§ **Exercise details**
Of the entries that follow, how many lines hold the word "Left"? Reply with the number only.

Per-instance keypoint data
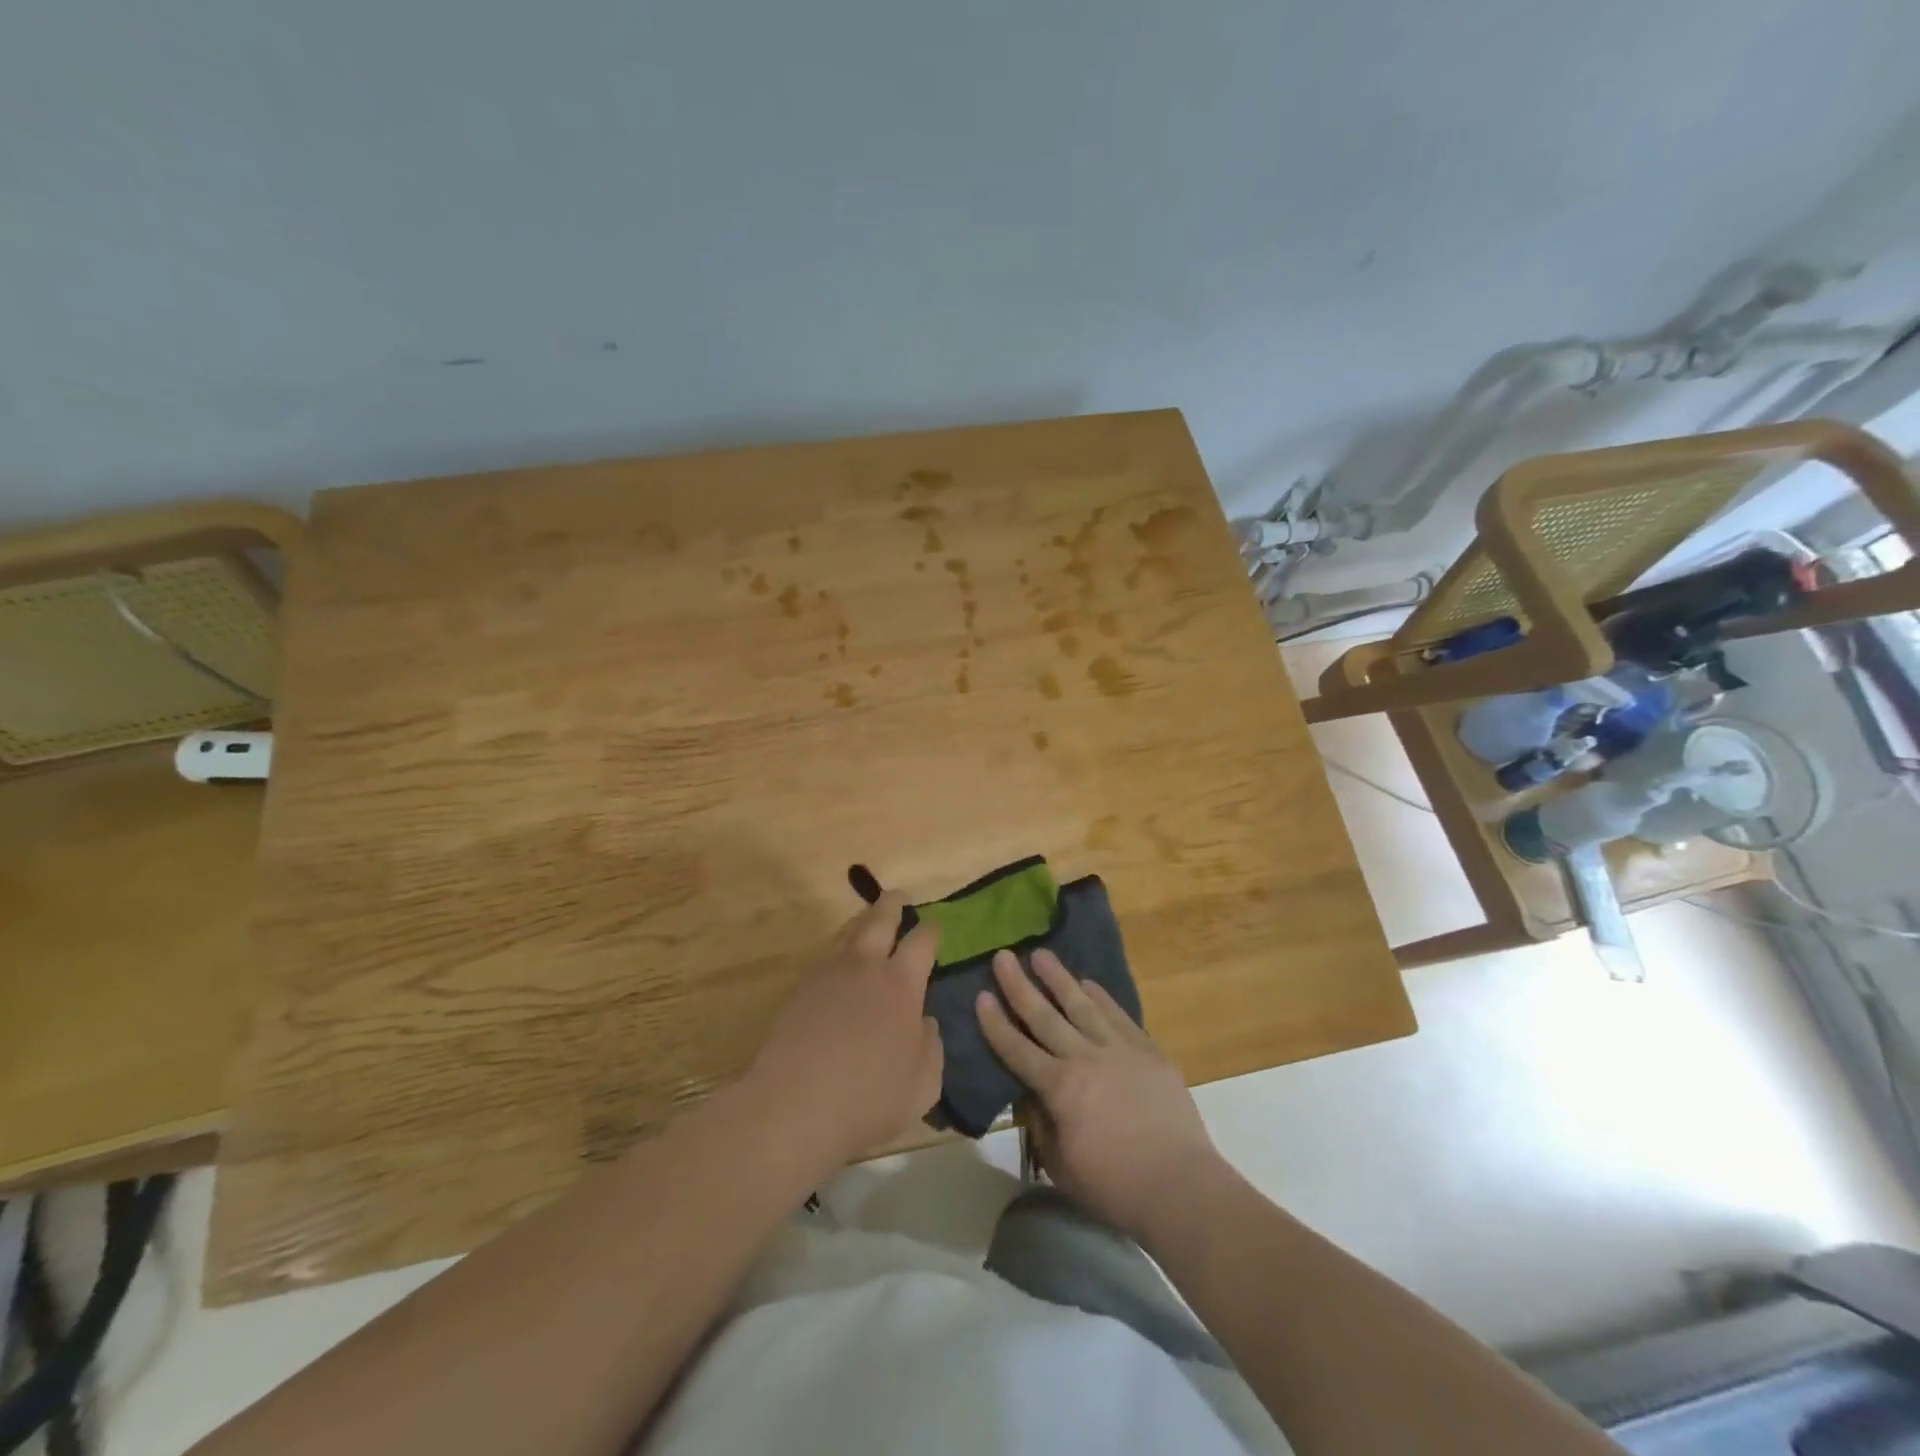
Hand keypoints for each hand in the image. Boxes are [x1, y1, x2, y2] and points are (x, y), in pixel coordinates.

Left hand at [747, 892, 943, 1165]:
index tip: (935, 926)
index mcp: (901, 983)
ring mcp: (827, 975)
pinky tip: (840, 971)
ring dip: (862, 924)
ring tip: (868, 925)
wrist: (794, 1105)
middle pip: (880, 919)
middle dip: (892, 904)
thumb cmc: (869, 1097)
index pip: (922, 941)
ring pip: (847, 934)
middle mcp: (865, 967)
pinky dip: (838, 956)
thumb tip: (925, 1023)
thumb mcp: (923, 1084)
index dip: (932, 930)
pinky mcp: (799, 991)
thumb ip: (931, 1047)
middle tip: (899, 898)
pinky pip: (825, 960)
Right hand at [977, 949, 1218, 1239]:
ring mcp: (1119, 1049)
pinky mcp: (1148, 1051)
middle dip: (1020, 986)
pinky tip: (1088, 983)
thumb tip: (1033, 1097)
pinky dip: (1101, 997)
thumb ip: (1042, 1126)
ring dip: (1059, 978)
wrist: (1181, 1186)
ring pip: (1081, 1005)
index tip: (981, 996)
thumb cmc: (1115, 1187)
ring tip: (1041, 954)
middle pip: (1044, 1016)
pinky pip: (1118, 1015)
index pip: (1017, 1049)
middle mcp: (1084, 1058)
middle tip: (1003, 957)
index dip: (996, 1023)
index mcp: (1059, 1088)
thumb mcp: (1062, 1166)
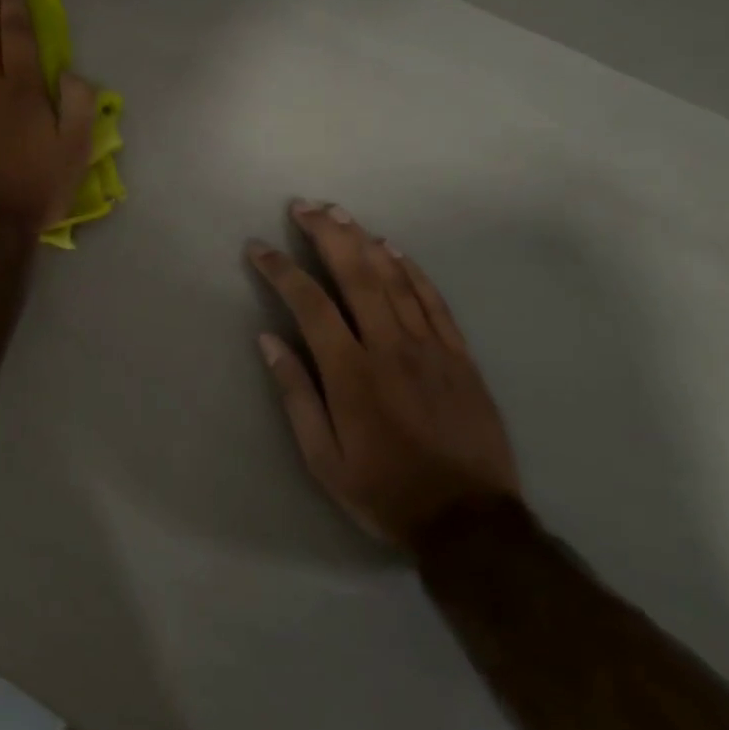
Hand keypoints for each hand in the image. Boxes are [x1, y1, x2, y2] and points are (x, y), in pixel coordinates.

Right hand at [247, 201, 519, 549]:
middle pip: (357, 275)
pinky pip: (434, 301)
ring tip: (340, 214)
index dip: (281, 270)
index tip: (258, 248)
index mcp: (351, 373)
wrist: (470, 523)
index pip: (310, 304)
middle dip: (327, 235)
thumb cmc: (384, 491)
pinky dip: (413, 270)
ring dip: (364, 241)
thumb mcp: (323, 458)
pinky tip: (395, 249)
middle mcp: (390, 348)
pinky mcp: (460, 356)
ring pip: (395, 279)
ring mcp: (430, 348)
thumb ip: (295, 394)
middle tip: (304, 206)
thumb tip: (268, 340)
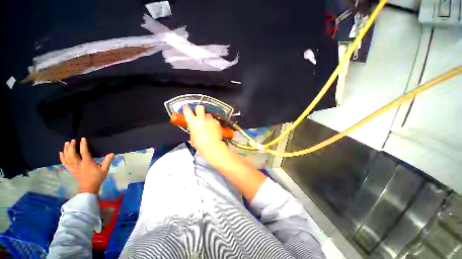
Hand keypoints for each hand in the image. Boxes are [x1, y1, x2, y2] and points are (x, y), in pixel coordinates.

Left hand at [59, 138, 114, 193]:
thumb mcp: (105, 170)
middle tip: (72, 140)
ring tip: (67, 143)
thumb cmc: (97, 178)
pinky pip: (64, 163)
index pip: (84, 152)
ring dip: (66, 150)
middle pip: (72, 154)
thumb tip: (112, 153)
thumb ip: (108, 161)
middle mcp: (78, 164)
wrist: (88, 188)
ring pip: (66, 157)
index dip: (83, 145)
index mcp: (87, 163)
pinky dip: (62, 157)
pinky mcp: (70, 170)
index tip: (83, 139)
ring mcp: (73, 167)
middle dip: (71, 147)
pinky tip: (61, 152)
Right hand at [183, 105, 223, 154]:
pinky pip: (214, 120)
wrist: (212, 146)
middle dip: (198, 109)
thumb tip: (194, 130)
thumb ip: (193, 131)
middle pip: (199, 107)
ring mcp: (210, 119)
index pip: (187, 110)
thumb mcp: (192, 137)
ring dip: (207, 118)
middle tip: (198, 113)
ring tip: (207, 124)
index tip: (186, 108)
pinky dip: (213, 123)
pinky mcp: (217, 122)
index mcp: (193, 121)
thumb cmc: (200, 144)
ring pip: (208, 114)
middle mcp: (202, 118)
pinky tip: (213, 129)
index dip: (186, 108)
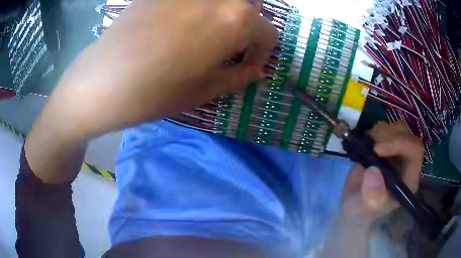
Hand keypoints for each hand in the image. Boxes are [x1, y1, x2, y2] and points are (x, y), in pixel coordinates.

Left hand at [47, 0, 275, 139]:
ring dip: (227, 11)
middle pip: (251, 4)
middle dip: (249, 23)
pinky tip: (180, 22)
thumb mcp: (205, 90)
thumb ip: (239, 76)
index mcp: (236, 20)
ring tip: (208, 29)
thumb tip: (257, 70)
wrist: (102, 81)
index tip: (248, 62)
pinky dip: (199, 7)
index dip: (262, 50)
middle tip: (232, 41)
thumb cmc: (155, 92)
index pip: (268, 32)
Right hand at [341, 121, 423, 226]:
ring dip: (380, 132)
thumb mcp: (365, 211)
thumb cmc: (362, 214)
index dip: (399, 143)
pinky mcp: (384, 148)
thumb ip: (372, 198)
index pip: (414, 150)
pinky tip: (365, 145)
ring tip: (367, 148)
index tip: (376, 149)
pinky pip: (384, 129)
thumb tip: (373, 171)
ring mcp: (395, 153)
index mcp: (409, 177)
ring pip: (396, 128)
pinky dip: (373, 132)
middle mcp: (406, 162)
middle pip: (406, 134)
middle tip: (370, 146)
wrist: (354, 209)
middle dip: (388, 136)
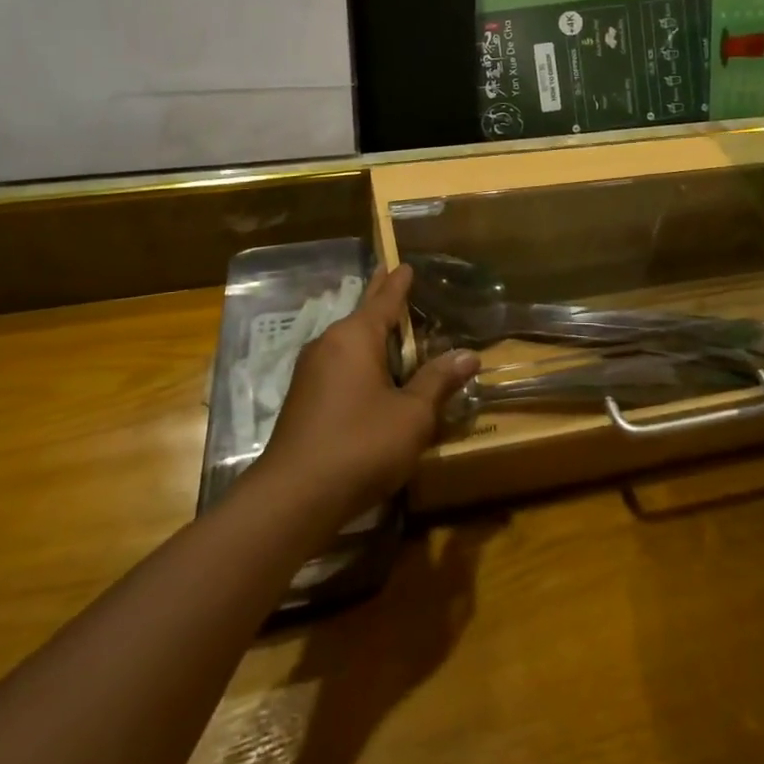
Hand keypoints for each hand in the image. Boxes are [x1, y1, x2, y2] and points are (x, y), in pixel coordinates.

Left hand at [258, 264, 478, 521]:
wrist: (294, 498)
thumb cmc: (361, 445)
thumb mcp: (412, 415)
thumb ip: (438, 381)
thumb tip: (468, 354)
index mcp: (355, 337)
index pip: (384, 299)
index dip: (398, 283)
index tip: (404, 264)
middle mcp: (329, 345)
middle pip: (362, 314)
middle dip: (379, 299)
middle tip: (391, 278)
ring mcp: (311, 373)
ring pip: (348, 343)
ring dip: (370, 335)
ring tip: (392, 332)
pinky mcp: (303, 400)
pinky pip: (339, 365)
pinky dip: (359, 360)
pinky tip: (371, 376)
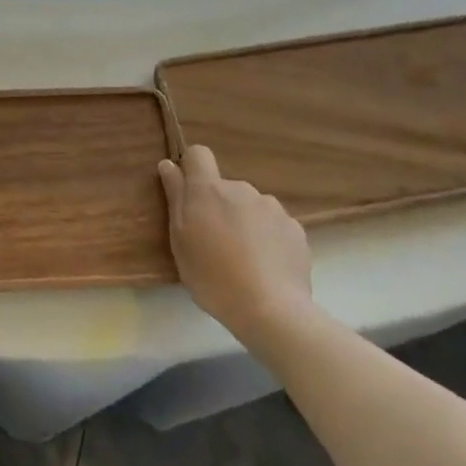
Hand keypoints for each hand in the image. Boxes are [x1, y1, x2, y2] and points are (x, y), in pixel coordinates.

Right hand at [159, 146, 313, 349]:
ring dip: (245, 222)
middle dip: (219, 206)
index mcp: (209, 189)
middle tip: (215, 243)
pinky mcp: (296, 229)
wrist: (272, 310)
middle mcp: (242, 188)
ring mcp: (272, 208)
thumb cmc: (213, 276)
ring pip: (251, 206)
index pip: (198, 154)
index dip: (192, 168)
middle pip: (225, 187)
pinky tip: (267, 267)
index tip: (189, 194)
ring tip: (245, 259)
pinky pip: (275, 225)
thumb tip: (169, 164)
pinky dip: (269, 238)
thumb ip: (175, 197)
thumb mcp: (180, 240)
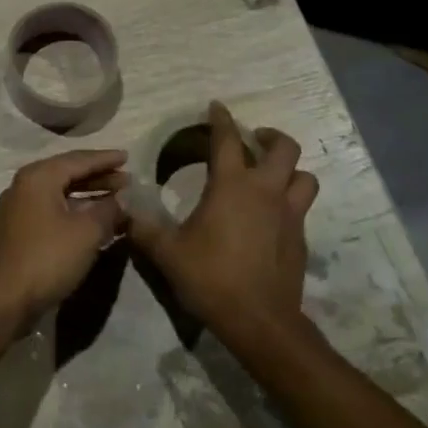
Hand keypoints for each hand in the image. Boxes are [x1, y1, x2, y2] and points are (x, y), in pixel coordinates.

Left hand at [0, 149, 127, 322]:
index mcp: (38, 177)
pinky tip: (94, 221)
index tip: (128, 157)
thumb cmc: (47, 258)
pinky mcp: (19, 231)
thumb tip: (125, 198)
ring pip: (60, 193)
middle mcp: (24, 186)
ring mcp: (19, 209)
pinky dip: (75, 211)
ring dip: (88, 195)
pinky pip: (53, 210)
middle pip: (67, 174)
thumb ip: (109, 210)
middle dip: (99, 177)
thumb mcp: (87, 232)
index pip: (78, 160)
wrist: (4, 299)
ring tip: (117, 200)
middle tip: (127, 181)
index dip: (105, 159)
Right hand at [128, 102, 318, 342]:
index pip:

§ **Result of the exercise**
5